The savvy, veteran Tom is weirdly relaxed about the intense manhunt spanning several countries for the culprit behind the nuclear explosion. He’s also unaware that a reporter (Nina Toussaint-White) has blown his cover and that Iran, the Taliban and a Pakistani assassin (Ali Fazal) are all on his trail.

Screenwriter Mitchell LaFortune, who served several tours of duty in the Middle East for the Defense Intelligence Agency, is careful to set up his premise with plenty of insider details — so many that the movie takes 45 minutes of exposition just to get started. LaFortune’s commitment to depicting multiple sides of view of the same story is commendable. But his skill at intertwining his veteran knowledge with dramatic vigor is not.

That daunting info dump proves to be unnecessary, since “Kandahar” gradually devolves into a run-for-the-border chase picture, with Tom and Mo — the translator who has his own beef with the Taliban — racing to catch a plane out of Afghanistan and avoid multiple killers.

“Plane,” coincidentally, was the title of Butler’s previous film, released in January, a fun B-movie with no delusions of grandeur and a flair for preposterous hijinks. In that one, Butler embraced his inner Liam- Neeson-in-action-mode spirit, the approach that has served him best after “300.”

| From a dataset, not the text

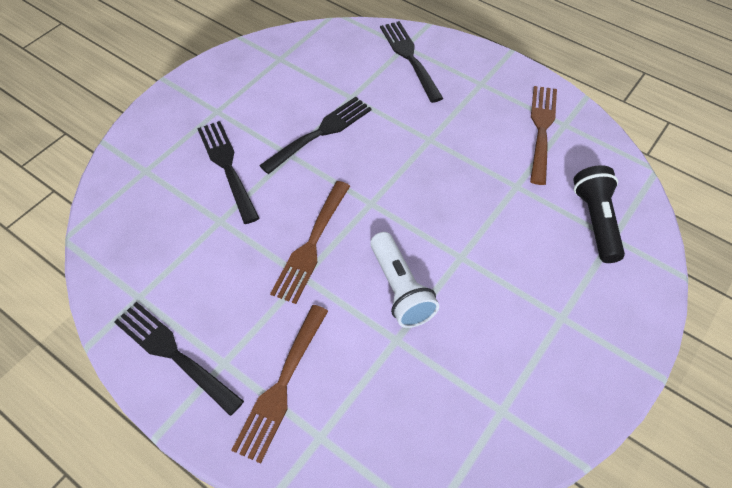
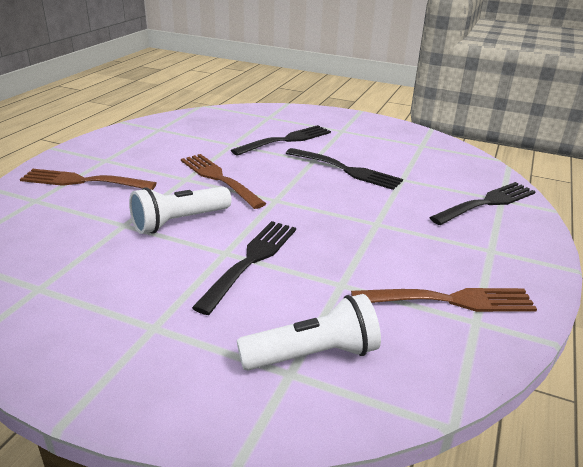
camera: 75 degrees right, 25 degrees down
black fork [114,302,244,416] -> black fork moved to [192,221,296,315]
brown fork [270,181,350,304] -> brown fork turned 45 degrees clockwise [181,154,266,209]
black flashlight [573,165,625,263] -> white flashlight [237,294,381,370]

In “Kandahar,” though, Butler is aiming for something deeper. The movie marks the third collaboration between the actor and director Ric Roman Waugh (after “Angel Has Fallen” and “Greenland”) but this one takes itself a lot more seriously than the previous films, and one of those depicted the end of the world.

“Kandahar” wants to be “Syriana” with car chases, but it only achieves the latter, and you’ve seen them done better. The movie’s attempt to give voice to the ordinary people of Middle Eastern and Asian countries involved is admirable. But it’s all at the service of a film that, for all its surface complexity, has characters who spout lines such as “This is bigger than Snowden and Wikileaks combined!” There’s no point in explaining things loud enough for the people in the back row when they’re all asleep.